-- Activity --
Please put every line of text from the data below into a numbered list, skipping blank lines. Leave the pictures out of your answer.

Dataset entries
● ● ● ● ● ● ●
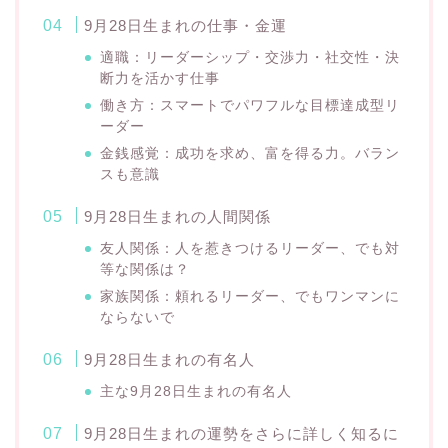
9月28日生まれの仕事・金運
適職：リーダーシップ・交渉力・社交性・決
断力を活かす仕事
働き方：スマートでパワフルな目標達成型リ
ーダー
金銭感覚：成功を求め、富を得る力。バラン
スも意識
9月28日生まれの人間関係
友人関係：人を惹きつけるリーダー、でも対
等な関係は？
家族関係：頼れるリーダー、でもワンマンに
ならないで
9月28日生まれの有名人
主な9月28日生まれの有名人
9月28日生まれの運勢をさらに詳しく知るに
● ● ● ● ● ● ●
-- Response --
1. 9月28日生まれの仕事・金運
2. 適職：リーダーシップ・交渉力・社交性・決
3. 断力を活かす仕事
4. 働き方：スマートでパワフルな目標達成型リ
5. ーダー
6. 金銭感覚：成功を求め、富を得る力。バラン
7. スも意識
8. 9月28日生まれの人間関係
9. 友人関係：人を惹きつけるリーダー、でも対
10. 等な関係は？
11. 家族関係：頼れるリーダー、でもワンマンに
12. ならないで
13. 9月28日生まれの有名人
14. 主な9月28日生まれの有名人
15. 9月28日生まれの運勢をさらに詳しく知るに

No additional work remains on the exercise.